To compare sexuality among very long term survivors of vaginal and cervical cancer to national norms and assess quality of care for sexual problems.


A survey of survivors in a cancer registry (n=221) provided data comparable to the 1992 National Health and Social Life Survey (NHSLS). The NHSLS sample was individually matched on age and race to survivors at a 2:1 ratio. Responses were compared using conditional logistic regression and two-sample t-tests. Correlates of sexual problems among survivors were analyzed using multivariate logistic regression.


Survivors' mean age was 49 years (SD=6.0); median survivorship was 26.8 years (range 5.5-39.7). Survivors and controls reported similar levels of sexual partnership and activity, but sexual problems were significantly more prevalent among survivors (mean number of problems 2.6 versus 1.1, P<0.001). Satisfaction with care for sexual problems was lower than with cancer care overall (5.5 versus 8.0/10, P<0.001). While 74% believed that physicians should discuss sex, 62% reported never discussing the effect of genital tract cancer on sexuality. In adjusted analysis, survivors reporting no such discussion were significantly more likely to exhibit current complex sexual morbidity (> or =3 concurrent sexual problems) (OR 2.74, 95% CI 1.14-6.58).

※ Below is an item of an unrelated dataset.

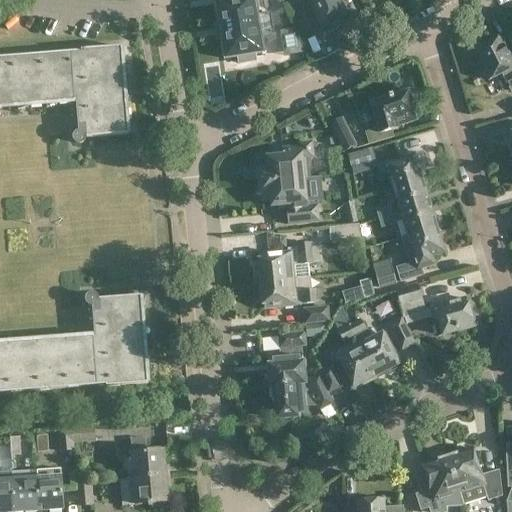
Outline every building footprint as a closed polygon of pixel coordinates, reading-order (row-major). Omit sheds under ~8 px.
[(229,0),(217,2),(226,59),(237,57),(239,63),(255,61),(254,54),(265,52),(262,35),(272,34),(269,14),(259,16),(256,0),(229,0)] [(337,26),(336,25),(348,19),(341,6),(343,6),(339,0),(322,0),(310,7),(323,32),(326,30),(327,32),(337,26)] [(511,92),(511,91),(511,62),(500,39),(488,45),(485,44),(479,47),(478,50),(475,52),(484,69),(483,72),(486,77),(488,78),(489,80),(502,74),(511,92)] [(0,393),(105,385),(106,387),(147,384),(141,296),(99,299),(99,300),(97,300),(97,299),(96,298),(96,297),(95,296),(93,295),(92,295),(91,295),(90,295),(89,295),(87,296),(86,298),(86,299),(85,301),(86,302),(86,303),(87,304),(88,306),(90,306),(92,306),(94,337),(0,343),(0,107),(76,101),(79,132),(78,133),(77,133),(76,134),(74,135),(74,136),(74,137),(74,138),(74,139),(74,140),(75,141),(76,142),(76,143),(78,143),(80,144),(81,143),(82,143),(84,142),(84,141),(84,140),(85,139),(85,138),(87,137),(87,138),(128,135),(121,47),(80,50),(80,52),(0,58),(0,393)] [(413,110),(408,93),(407,92),(406,91),(405,90),(404,89),(403,88),(401,88),(400,88),(398,88),(397,88),(395,89),(394,90),(393,91),(392,93),(392,94),(392,96),(392,97),(378,101),(376,103),(372,104),(379,128),(365,133),(369,145),(390,139),(388,132),(398,129),(397,124),(416,118),(416,116),(413,117),(411,110),(413,110)] [(313,118),(306,121),(310,128),(317,125),(313,118)] [(330,125),(345,153),(356,147),(342,119),(330,125)] [(258,170),(255,172),(256,179),(259,180),(259,184),(308,179),(306,159),(313,158),(311,144),(299,145),(300,148),(294,149),(294,150),(283,151),(284,157),(267,159),(257,160),(258,166),(258,170)] [(354,176),(378,168),(372,149),(348,156),(354,176)] [(422,181),(421,178),(421,172),(420,167),(425,165),(422,154),(414,156),(414,157),(386,165),(393,189),(422,181)] [(310,196),(308,179),(259,184),(260,187),(257,189),(258,196),(261,197),(261,201),(268,201),(268,202),(272,202),(272,207),(288,205),(289,210),(286,210),(287,225),(318,222),(316,202),(300,203),(299,197),(310,196)] [(429,204),(426,194),(426,188),(422,183),(422,181),(393,189),(401,213),(429,204)] [(408,237),(436,228),(435,226),(436,220),(432,215),(429,204),(401,213),(408,236),(408,237)] [(377,211),(379,219),(392,216),(389,207),(377,211)] [(382,228),(394,224),(392,216),(379,219),(382,228)] [(358,226),(328,227),(330,243),(361,241),(358,226)] [(419,270),(435,265),(432,256),(443,252),(440,241),(440,235),(437,230),(436,228),(408,237),(408,236),(401,238),(409,265),(396,269),(401,282),(421,276),(419,270)] [(260,269),(257,272),(258,278),(261,281),(261,283),(309,278),(307,265),(322,263),(321,249),(311,250),(310,244),(297,245),(298,252),(289,253),(289,254),(259,257),(260,269)] [(378,287),(394,282),(390,264),(373,268),(378,287)] [(316,303),(315,290),(310,291),(309,278),(261,283),(261,285),(259,288),(260,295),(263,297),(264,309),(316,303)] [(358,283),(363,302),(374,299),(369,281),(358,283)] [(418,286),(396,293),(403,318),(430,310),(432,317),(434,323),(438,321),(443,336),(474,327),(473,323),(474,321),(472,314),(470,312),(466,299),(424,311),(421,300),(422,299),(418,286)] [(327,308),(304,311),(305,324),(315,323),(329,322),(327,308)] [(401,319),(388,326),(401,350),(414,344),(401,319)] [(396,365),(398,364),(383,335),(369,342),(365,334),(367,333),(360,320),(349,326),(375,376),(385,371),(389,372),(395,369),(396,365)] [(329,322),(315,323),(317,337),(319,337),(329,323),(329,322)] [(365,381),(375,376),(349,326),(338,332),(344,345),(346,344),(350,352),(337,359),(352,388),(354,387),(358,388),(364,385),(365,381)] [(301,347),(305,346),(304,334),(278,336),(280,349),(283,348),(284,358),(269,360),(270,372),(267,374),(268,382),(271,384),(271,387),(304,384),(304,381),(301,347)] [(328,393),(340,388),(331,367),(319,373),(328,393)] [(310,380),(304,381),(304,384),(271,387),(272,398),(275,401),(277,419),(280,419),(282,421),(290,421),(292,418),(304,416),(302,399),(315,398),(320,410),(332,405),(319,376),(310,380)] [(93,429),(69,430),(69,443),(94,442),(93,429)] [(70,453),(69,443),(69,430),(57,431),(58,454),(70,453)] [(10,438),(11,456),(20,456),(19,438),(10,438)] [(147,453),(131,454),(133,480),(167,477),(166,467),(164,467),(163,451),(160,452),(160,449),(147,450),(147,453)] [(451,454),(449,457),(447,457),(464,505),(487,498),(488,502),(502,497),(499,470),(481,476),(472,449),(462,453),(459,451),(451,454)] [(426,477),(414,482),(418,495),(412,497),(417,511),(425,508),(425,511),(441,511),(441,509),(462,506),(464,505),(447,457),(446,458),(443,456),(435,459),(433,462),(423,465),(426,477)] [(39,511),(63,509),(61,469),(36,471),(39,511)] [(14,511),(24,511),(39,511),(36,471),(12,473),(14,511)] [(1,473),(0,473),(0,511),(14,511),(12,473),(1,473)] [(166,487),(168,487),(167,477),(133,480),(118,481),(121,507),(135,505),(135,506),(147,505),(147,507),(151,506),(151,507),(165,506),(165,503),(168,503),(166,487)] [(92,506),(91,484),(78,485),(79,506),(92,506)] [(403,511),(403,507),(384,508),(384,501),(370,501),(368,499),(362,500),(360,502),(356,502),(356,511),(403,511)]
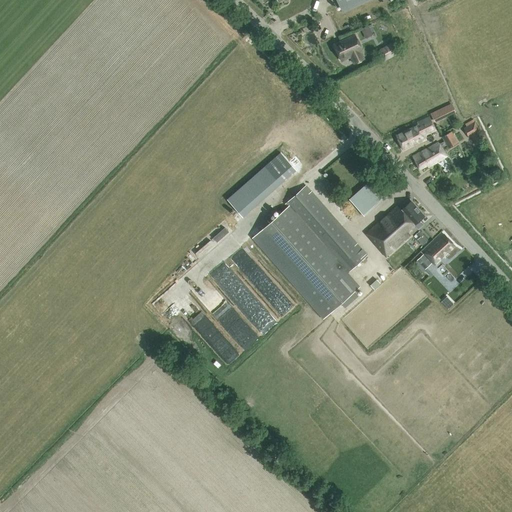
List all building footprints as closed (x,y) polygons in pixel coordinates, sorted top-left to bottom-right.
[(336,0),(342,12),(369,0),(336,0)] [(371,35),(368,25),(361,28),(364,38),(371,35)] [(333,44),(341,60),(350,56),(354,63),(364,59),(360,51),(362,50),(355,34),(333,44)] [(396,135),(403,149),(425,138),(424,135),(435,129),(429,116),(424,119),(425,122),(396,135)] [(463,128),(468,137),(470,136),(471,138),(477,134),(476,132),(480,130),(473,119),(464,124),(466,126),(463,128)] [(439,142),(412,156),(419,169),(426,165),(427,167),(446,156),(442,147),(446,145),(448,148),(458,143),(451,131),(442,136),(444,141),(439,143),(439,142)] [(386,197),(370,179),(348,199),(363,216),(386,197)] [(253,236),(324,317),(358,288),(346,274),(367,255),(306,185),(285,203),(287,206),(253,236)] [(248,195),(231,210),(238,218),(255,203),(248,195)] [(386,256),(415,230),(417,229),(422,224),(419,220),(424,216),(411,201),(401,209),(397,205),(366,233),(386,256)] [(423,236),(419,231),(415,234),(418,238),(419,239),(424,244),(428,240),(423,236)] [(444,235),(417,260),(413,263),(422,273),(425,270),(430,275),(432,274),(426,267),(432,262),(434,264),(455,246),(444,235)] [(258,260),(250,267),(284,308),(295,299),(249,243),(246,245),(258,260)] [(275,318),(224,262),(216,270),(267,325),(275,318)] [(376,279),(370,285),(374,289),(380,283),(376,279)] [(202,294),(213,303),(211,306),(219,313),(223,316),(235,301),(211,282),(202,294)] [(449,291),(445,297),(453,302),(457,297),(449,291)] [(191,311),(220,345),(230,336),(201,302),(191,311)] [(511,321),(505,314),(500,319),(511,332),(511,321)] [(232,325),(245,343),(259,333),(246,315),(232,325)] [(232,359),(244,349),(234,339),(223,349),(232,359)]
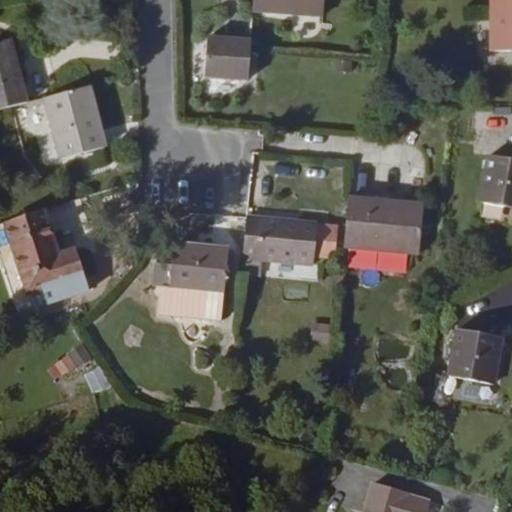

Despite profoundly more sexual problems, survivors' rate of sexual partnership and activity was similar to population controls. Satisfaction with care relating to sexuality was significantly lower than with cancer care overall. Conversation with a physician about the sexual effects of cancer is associated with significantly lower likelihood of complex sexual morbidity among very long term survivors.